# Falafel



## DonJefe (Dec 1, 2003)

Coworker brought in some homemade falafel for us tonight. Never thought this would be something I would enjoy, but it is very tasty! Anybody else enjoy it?


----------



## floydp (Jun 6, 2004)

Fell off of what? What the hell is that? Sorry Jeff, I obviously am a cretin..


----------



## Neuromancer (Sep 7, 2005)

DonJefe said:


> Coworker brought in some homemade falafel for us tonight. Never thought this would be something I would enjoy, but it is very tasty! Anybody else enjoy it?


I love falafel...but then I grew up on it as part of my family comes from the middle east...


----------



## stormin (Feb 11, 2005)

I'm also guilty of enjoying Falafel. Lived right around the corner from a middle eastern restaurant for 5 years.


----------



## TU09 (Mar 26, 2006)

Good stuff when done correctly.


----------



## hollywood (Feb 15, 2005)

floydp said:


> Fell off of what? What the hell is that? Sorry Jeff, I obviously am a cretin..


http://vegetarian.allrecipes.com/AZ/Flfl.asp

Love them!! Lived in Egypt for a year and spent nearly every weekend in TelAviv and down on the Red Sea.
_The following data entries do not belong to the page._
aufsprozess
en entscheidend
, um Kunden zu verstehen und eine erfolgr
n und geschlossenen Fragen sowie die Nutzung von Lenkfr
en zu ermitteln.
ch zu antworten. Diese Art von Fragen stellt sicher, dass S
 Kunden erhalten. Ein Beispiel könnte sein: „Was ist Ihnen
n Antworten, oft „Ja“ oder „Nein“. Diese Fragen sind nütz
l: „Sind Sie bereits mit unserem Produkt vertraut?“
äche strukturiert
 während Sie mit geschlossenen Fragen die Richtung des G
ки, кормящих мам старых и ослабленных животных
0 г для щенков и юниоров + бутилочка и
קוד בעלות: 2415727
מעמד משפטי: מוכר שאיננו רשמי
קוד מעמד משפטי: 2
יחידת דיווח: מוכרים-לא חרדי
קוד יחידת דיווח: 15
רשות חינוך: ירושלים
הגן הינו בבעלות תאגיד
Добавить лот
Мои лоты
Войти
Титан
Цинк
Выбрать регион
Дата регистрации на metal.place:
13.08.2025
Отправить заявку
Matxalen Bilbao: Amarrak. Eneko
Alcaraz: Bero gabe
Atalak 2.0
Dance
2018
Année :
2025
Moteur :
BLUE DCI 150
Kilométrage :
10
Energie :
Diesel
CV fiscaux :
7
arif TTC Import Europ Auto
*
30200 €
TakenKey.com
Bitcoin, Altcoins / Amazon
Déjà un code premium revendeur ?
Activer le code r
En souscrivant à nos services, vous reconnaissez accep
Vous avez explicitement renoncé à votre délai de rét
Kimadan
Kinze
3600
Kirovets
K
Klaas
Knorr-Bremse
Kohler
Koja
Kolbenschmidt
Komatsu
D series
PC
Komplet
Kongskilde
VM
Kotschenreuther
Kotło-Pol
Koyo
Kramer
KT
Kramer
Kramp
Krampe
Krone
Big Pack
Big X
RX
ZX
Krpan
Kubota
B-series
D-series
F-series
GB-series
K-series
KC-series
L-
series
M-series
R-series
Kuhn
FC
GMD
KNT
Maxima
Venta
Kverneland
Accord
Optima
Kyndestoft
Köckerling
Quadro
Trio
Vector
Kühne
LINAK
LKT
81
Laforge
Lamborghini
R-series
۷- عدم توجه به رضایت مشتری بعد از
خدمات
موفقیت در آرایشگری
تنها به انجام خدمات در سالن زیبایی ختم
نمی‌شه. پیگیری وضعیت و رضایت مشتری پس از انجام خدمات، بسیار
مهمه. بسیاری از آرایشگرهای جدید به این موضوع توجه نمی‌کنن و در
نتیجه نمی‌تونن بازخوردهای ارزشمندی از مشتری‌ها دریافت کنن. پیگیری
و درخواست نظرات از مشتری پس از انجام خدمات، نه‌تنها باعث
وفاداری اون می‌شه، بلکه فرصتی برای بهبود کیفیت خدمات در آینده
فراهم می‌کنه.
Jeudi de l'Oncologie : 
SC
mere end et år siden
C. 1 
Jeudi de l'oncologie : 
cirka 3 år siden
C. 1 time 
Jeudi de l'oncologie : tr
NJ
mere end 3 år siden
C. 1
I miss that regions food so much!!!


----------



## White97Jimmy (May 12, 2006)

They are everywhere in NY! They are starting to grow big around Detroit since we have a large Middle Eastern population here.


----------



## Aaron (Nov 28, 2005)

You could almost consider it a Mediterranean taco...
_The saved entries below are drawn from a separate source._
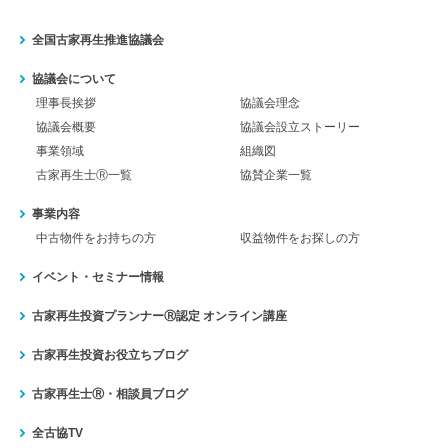
全国古家再生推進協議会
協議会について
理事長挨拶
協議会理念
協議会概要
協議会設立ストーリー
事業領域
組織図
古家再生士Ⓡ一覧
協賛企業一覧
事業内容
中古物件をお持ちの方
収益物件をお探しの方
イベント・セミナー情報
古家再生投資プランナーⓇ認定
オンライン講座
古家再生投資お役立ちブログ
古家再生士Ⓡ・相談員ブログ
全古協TV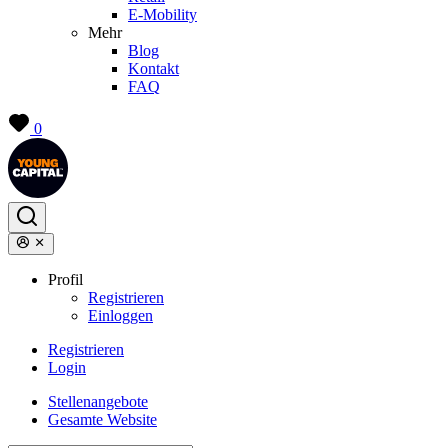
E-Mobility
Mehr
Blog
Kontakt
FAQ
0
Profil
Registrieren
Einloggen
Registrieren
Login
Stellenangebote
Gesamte Website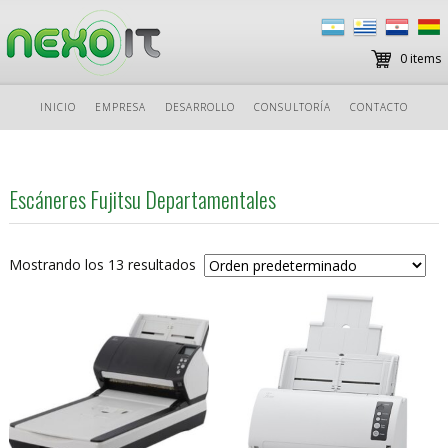
0 items
Ir
INICIO
EMPRESA
DESARROLLO
CONSULTORÍA
CONTACTO
al
contenido
Escáneres Fujitsu Departamentales
Mostrando los 13 resultados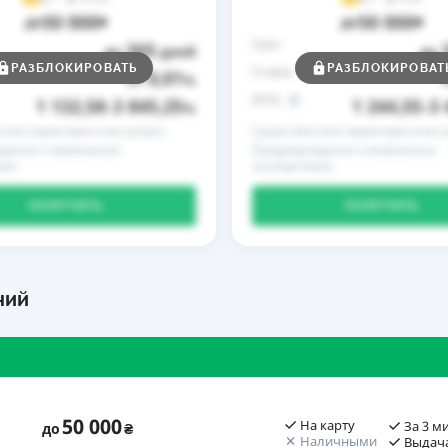
50 000
50 000
до
₴
до
₴
Срок
365
до
дней
до
РАЗБЛОКИРОВАТЬ
РАЗБЛОКИРОВАТ
Ставка
0,01
от
%
РГПС
1 132,58
3 845,25
1 244,55
3 
–
%
–
ные характеристики услуги
Существенные характеристики у
дение о возможных
Предупреждение о возможных
иях
последствиях
ПОЛУЧИТЬ
ПОЛУЧИТЬ
ний
50 000
На карту
За 3 м
до
₴
Наличными
Выдача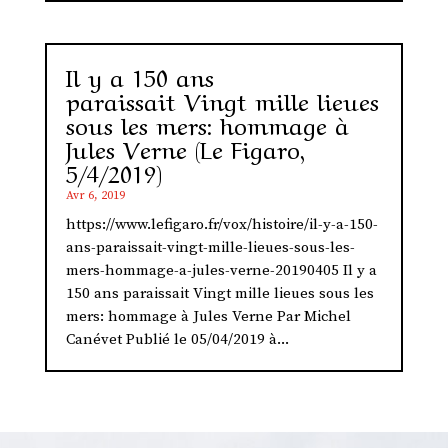
Il y a 150 ans
paraissait Vingt mille lieues
sous les mers: hommage à
Jules Verne (Le Figaro,
5/4/2019)
Avr 6, 2019
https://www.lefigaro.fr/vox/histoire/il-y-a-150-
ans-paraissait-vingt-mille-lieues-sous-les-
mers-hommage-a-jules-verne-20190405 Il y a
150 ans paraissait Vingt mille lieues sous les
mers: hommage à Jules Verne Par Michel
Canévet Publié le 05/04/2019 à...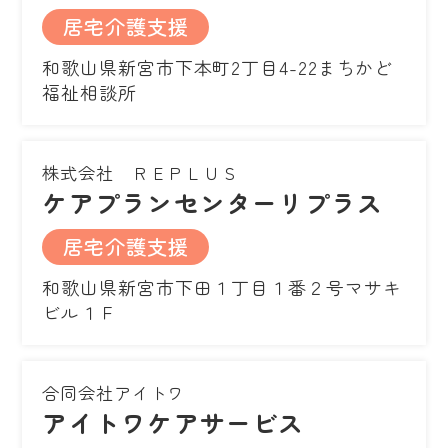
居宅介護支援
和歌山県新宮市下本町2丁目4-22まちかど
福祉相談所
株式会社 ＲＥＰＬＵＳ
ケアプランセンターリプラス
居宅介護支援
和歌山県新宮市下田１丁目１番２号マサキ
ビル１Ｆ
合同会社アイトワ
アイトワケアサービス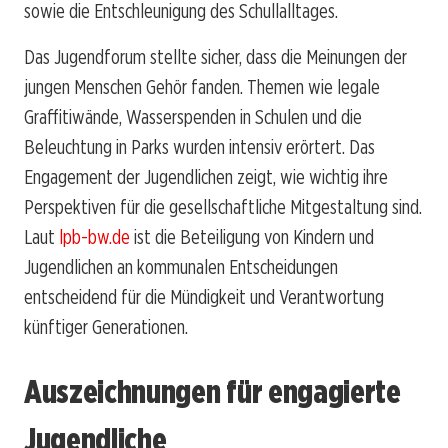
sowie die Entschleunigung des Schullalltages.
Das Jugendforum stellte sicher, dass die Meinungen der
jungen Menschen Gehör fanden. Themen wie legale
Graffitiwände, Wasserspenden in Schulen und die
Beleuchtung in Parks wurden intensiv erörtert. Das
Engagement der Jugendlichen zeigt, wie wichtig ihre
Perspektiven für die gesellschaftliche Mitgestaltung sind.
Laut
lpb-bw.de
ist die Beteiligung von Kindern und
Jugendlichen an kommunalen Entscheidungen
entscheidend für die Mündigkeit und Verantwortung
künftiger Generationen.
Auszeichnungen für engagierte
Jugendliche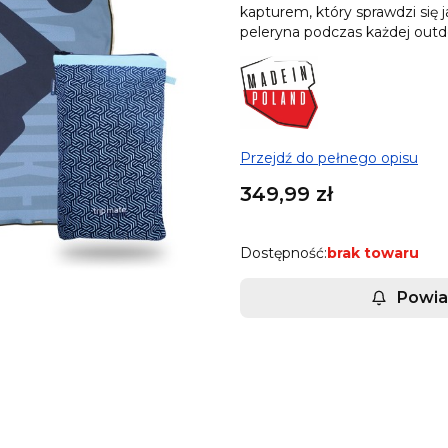
kapturem, który sprawdzi się 
peleryna podczas każdej out
Przejdź do pełnego opisu
Cena
349,99 zł
Dostępność:
brak towaru
Powia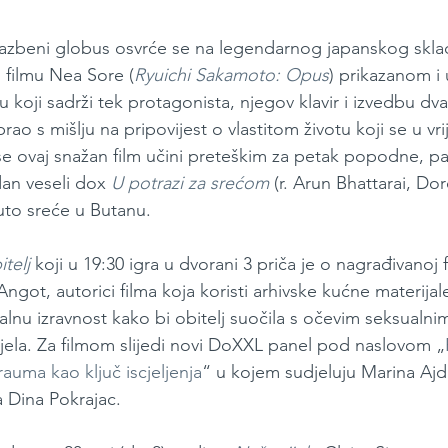
azbeni globus osvrće se na legendarnog japanskog sklad
 filmu Nea Sore (
Ryuichi Sakamoto: Opus
) prikazanom i u
 koji sadrži tek protagonista, njegov klavir i izvedbu dva
rao s mišlju na pripovijest o vlastitom životu koji se u vr
 se ovaj snažan film učini preteškim za petak popodne, pa
dan veseli dox 
U potrazi za srećom
(r. Arun Bhattarai, Do
ruto sreće u Butanu.
telj
koji
u 19:30 igra u dvorani 3 priča je o nagrađivanoj 
 Angot, autorici filma koja koristi arhivske kućne materija
balnu izravnost kako bi obitelj suočila s očevim seksualni
jela. Za filmom slijedi novi DoXXL panel pod naslovom „
rauma kao ključ iscjeljenja
“ u kojem sudjeluju Marina Ajd
 Dina Pokrajac.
Falafel is spiced chopped garbanzo bean deep fried until crispy and served either in a pita bread with salad-y veggies and often with humus or tehina and (in Israel and maybe elsewhere) hot pickles, fries and hot pepper spread.
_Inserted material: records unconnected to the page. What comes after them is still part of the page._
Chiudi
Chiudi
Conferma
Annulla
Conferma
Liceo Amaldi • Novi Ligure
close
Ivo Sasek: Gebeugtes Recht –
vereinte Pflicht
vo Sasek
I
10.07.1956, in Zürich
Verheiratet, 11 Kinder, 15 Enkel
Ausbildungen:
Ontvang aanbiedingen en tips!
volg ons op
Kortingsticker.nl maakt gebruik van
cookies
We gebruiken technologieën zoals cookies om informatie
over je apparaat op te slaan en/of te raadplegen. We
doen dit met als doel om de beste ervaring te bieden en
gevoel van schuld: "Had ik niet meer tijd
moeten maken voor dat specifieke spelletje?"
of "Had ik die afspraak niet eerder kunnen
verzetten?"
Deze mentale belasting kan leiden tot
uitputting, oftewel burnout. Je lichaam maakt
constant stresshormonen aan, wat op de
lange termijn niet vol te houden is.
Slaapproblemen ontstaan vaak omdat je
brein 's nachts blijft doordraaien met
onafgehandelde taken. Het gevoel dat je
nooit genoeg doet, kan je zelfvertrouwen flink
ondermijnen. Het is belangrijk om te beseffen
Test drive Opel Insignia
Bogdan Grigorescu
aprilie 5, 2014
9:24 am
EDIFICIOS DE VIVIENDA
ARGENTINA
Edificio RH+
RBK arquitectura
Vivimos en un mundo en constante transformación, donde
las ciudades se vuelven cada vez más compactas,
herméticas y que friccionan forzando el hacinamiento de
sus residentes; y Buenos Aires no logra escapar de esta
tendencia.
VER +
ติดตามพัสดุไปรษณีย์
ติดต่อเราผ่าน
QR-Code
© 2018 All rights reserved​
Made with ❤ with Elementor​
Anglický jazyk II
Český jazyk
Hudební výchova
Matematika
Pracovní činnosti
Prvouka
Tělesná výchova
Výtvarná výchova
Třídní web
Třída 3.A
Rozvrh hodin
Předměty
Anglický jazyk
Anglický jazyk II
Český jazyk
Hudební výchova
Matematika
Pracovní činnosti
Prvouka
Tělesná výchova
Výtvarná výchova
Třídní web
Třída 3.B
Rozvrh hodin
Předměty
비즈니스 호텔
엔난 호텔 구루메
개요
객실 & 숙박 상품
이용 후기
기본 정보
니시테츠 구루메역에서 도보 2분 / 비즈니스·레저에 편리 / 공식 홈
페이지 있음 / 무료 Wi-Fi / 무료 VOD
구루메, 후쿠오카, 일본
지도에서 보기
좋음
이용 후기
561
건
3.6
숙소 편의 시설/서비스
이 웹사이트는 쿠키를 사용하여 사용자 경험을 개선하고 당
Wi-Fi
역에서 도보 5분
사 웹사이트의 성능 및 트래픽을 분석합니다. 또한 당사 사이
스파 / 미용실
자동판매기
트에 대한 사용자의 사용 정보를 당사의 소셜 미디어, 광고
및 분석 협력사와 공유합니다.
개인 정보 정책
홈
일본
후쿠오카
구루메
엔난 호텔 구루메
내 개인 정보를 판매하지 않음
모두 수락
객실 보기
A very tasty vegetarian dish.










And that, my BOTL's... is post #1000!


----------



## zamco17 (Mar 24, 2006)

I was wondering what that was in batman begins!!! One guy in the movie has a falafel stand.


----------



## fitzsmoke (Mar 9, 2006)

Holy hydrogen sulfide Batman!


----------



## Neuromancer (Sep 7, 2005)

hollywood said:


> http://vegetarian.allrecipes.com/AZ/Flfl.asp
> 
> Love them!! Lived in Egypt for a year and spent nearly every weekend in TelAviv and down on the Red Sea. I miss that regions food so much!!!


Thank you, thank you, thank you...looks like a great recipe...gonna try it out as soon as I get home...


----------



## mosesbotbol (Sep 21, 2005)

Middle Eastern food is incredible!!!


----------



## tazziedevil (Sep 8, 2005)

My mother in law is middle eastern....and makes homemade falafel(From scratch-she soaks the garbanzo beans and everything) and also makes homemade hummus, tabouli and harissa...OH MY GOD it is good fresh and homemade.


----------



## joshua-cr (Sep 7, 2005)

I am reading this thread after 3 in the morning and getting hungry. Thanks a lot guys.


----------



## Braxxy (Apr 1, 2005)

12th St and University Pl has some yummy falafel, a little hole in the wall place as most I have seen are. Gotta get the hot sauce with it though.


----------